__Source excerpt__
Former Commissioner of Public Safety Lew Benton Opposes Current Charter Change Proposal: Excellent Piece Exposes False Claim That New Charter Will Have Separation of Powers

[JK: I received this from Lew Benton who served as the Commissioner of Public Safety. ]

Thoughts of the Proposed Charter

Four years ago the City’s then Charter Revision Commission invited former council members to share their views on the form of government.  

Recently I stumbled upon the comments I made to that Commission.  They represent a rather harsh assessment of the commission form of government.  

Those comments included the following:

“As you know, the current Charter was presented to the community on September 4, 2001, was approved at referendum that year and became effective January 1, 2004.  As such, it postdates my years as commissioner but I note my membership on the Commission which prepared it.

“It did not change the form of our government but rather was designed to more definitively describe the role and function of council members and certain other City officials, promote greater efficiency in programs and services, prescribe a comprehensive budgeting process, promote openness, require periodic reviews of the Charter itself and other presumed essential plans and programs, etc.

__Listed entries__
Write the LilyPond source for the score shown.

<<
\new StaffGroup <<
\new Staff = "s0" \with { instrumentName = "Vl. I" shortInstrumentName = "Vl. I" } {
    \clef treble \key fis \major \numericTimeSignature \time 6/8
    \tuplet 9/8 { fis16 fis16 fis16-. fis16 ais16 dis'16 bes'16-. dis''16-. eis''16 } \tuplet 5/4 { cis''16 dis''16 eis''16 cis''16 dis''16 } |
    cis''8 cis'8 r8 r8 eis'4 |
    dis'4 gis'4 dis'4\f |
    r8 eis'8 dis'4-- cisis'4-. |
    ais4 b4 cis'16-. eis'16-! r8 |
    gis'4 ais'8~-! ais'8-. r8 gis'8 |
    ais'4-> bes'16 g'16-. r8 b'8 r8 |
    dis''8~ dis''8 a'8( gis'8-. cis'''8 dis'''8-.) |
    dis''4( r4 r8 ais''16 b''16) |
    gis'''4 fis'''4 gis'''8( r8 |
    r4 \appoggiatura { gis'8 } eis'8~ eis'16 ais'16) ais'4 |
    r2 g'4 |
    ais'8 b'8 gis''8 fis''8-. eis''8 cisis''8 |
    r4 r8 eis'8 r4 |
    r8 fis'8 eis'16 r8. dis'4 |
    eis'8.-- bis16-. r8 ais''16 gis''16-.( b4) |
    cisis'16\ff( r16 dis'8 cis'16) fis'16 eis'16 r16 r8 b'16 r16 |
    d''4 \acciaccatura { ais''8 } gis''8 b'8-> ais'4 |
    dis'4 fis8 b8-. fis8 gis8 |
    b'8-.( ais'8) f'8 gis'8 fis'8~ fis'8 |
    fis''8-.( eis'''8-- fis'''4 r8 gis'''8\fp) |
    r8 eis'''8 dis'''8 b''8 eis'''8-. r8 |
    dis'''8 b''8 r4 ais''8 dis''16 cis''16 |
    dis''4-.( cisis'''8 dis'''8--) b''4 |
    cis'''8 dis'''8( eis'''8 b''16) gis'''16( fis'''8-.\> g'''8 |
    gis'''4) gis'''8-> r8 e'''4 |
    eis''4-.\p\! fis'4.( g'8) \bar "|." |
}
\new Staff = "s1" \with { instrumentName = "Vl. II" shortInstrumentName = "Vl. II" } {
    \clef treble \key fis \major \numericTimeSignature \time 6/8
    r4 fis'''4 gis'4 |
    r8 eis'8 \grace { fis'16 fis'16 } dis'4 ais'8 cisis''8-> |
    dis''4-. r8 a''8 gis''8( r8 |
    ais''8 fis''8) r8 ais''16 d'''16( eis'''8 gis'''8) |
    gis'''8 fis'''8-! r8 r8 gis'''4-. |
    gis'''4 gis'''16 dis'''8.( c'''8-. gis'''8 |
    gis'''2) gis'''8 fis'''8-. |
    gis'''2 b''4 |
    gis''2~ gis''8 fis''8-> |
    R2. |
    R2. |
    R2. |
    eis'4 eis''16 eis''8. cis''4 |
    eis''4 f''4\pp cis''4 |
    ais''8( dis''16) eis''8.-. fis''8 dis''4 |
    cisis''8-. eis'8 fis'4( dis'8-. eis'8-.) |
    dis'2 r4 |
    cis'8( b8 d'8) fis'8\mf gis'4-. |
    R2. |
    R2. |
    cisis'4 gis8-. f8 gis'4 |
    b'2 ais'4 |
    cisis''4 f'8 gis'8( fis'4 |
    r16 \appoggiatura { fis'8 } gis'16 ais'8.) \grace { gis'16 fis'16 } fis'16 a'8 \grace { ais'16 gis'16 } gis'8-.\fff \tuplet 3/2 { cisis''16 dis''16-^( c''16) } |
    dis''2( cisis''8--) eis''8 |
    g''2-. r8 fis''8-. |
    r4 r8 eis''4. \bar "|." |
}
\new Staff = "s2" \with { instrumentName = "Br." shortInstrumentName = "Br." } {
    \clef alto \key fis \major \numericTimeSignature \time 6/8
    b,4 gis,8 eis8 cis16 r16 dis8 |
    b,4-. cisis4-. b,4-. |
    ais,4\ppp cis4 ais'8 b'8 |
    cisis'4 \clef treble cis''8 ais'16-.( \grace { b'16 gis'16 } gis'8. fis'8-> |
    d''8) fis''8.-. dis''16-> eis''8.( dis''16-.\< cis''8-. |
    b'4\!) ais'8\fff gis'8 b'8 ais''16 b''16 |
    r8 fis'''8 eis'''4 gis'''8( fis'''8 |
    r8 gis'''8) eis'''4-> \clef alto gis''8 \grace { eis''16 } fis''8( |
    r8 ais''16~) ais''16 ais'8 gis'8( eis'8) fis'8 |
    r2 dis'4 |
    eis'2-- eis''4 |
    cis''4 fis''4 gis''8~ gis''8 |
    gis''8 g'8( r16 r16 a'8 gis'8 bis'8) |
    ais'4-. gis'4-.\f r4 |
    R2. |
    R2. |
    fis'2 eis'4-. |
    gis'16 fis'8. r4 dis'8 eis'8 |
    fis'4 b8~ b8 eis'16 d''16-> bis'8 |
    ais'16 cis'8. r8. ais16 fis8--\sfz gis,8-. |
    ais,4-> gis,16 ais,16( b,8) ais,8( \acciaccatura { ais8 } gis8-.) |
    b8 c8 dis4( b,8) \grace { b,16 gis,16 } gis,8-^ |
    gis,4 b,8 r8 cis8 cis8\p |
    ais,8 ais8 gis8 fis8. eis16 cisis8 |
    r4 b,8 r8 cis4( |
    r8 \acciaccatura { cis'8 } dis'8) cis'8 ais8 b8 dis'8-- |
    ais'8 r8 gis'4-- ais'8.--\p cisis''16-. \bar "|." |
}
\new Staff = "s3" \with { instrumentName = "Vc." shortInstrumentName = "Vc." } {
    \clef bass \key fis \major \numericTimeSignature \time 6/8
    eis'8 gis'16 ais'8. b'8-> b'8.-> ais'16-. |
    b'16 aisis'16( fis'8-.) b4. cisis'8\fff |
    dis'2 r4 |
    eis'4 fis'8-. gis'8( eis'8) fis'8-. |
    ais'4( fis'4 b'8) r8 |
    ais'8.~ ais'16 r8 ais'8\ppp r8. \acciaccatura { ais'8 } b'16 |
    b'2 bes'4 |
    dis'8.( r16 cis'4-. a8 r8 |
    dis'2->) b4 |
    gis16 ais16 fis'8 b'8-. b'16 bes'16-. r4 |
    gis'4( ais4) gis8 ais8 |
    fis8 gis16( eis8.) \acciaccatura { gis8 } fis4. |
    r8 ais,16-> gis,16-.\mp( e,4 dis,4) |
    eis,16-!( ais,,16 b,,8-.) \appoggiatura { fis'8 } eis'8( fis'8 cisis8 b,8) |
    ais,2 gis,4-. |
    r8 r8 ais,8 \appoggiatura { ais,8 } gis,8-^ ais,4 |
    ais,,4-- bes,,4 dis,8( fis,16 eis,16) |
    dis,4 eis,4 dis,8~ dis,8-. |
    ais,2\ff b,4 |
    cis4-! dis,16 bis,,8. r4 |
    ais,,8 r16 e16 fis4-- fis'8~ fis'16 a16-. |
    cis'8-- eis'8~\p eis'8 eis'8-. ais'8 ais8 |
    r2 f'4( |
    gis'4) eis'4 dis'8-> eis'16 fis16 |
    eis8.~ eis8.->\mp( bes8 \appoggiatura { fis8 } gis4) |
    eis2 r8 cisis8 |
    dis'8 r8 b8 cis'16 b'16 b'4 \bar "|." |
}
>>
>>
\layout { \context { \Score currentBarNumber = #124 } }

__Goals__
**1)** Please translate this sentence from the charter piece into Spanish: "Four years ago the City’s then Charter Revision Commission invited former council members to share their views on the form of government."
**2)** Locate each line in the entries that contains the word "major", with case counting, and copy those lines.

__Problem solutions__
**1)** Hace cuatro años, la entonces Comisión de Revisión de la Carta Municipal de la Ciudad invitó a exmiembros del concejo a compartir sus opiniones sobre la forma de gobierno.

**2)**
    \clef treble \key fis \major \numericTimeSignature \time 6/8
    \clef treble \key fis \major \numericTimeSignature \time 6/8
    \clef alto \key fis \major \numericTimeSignature \time 6/8
    \clef bass \key fis \major \numericTimeSignature \time 6/8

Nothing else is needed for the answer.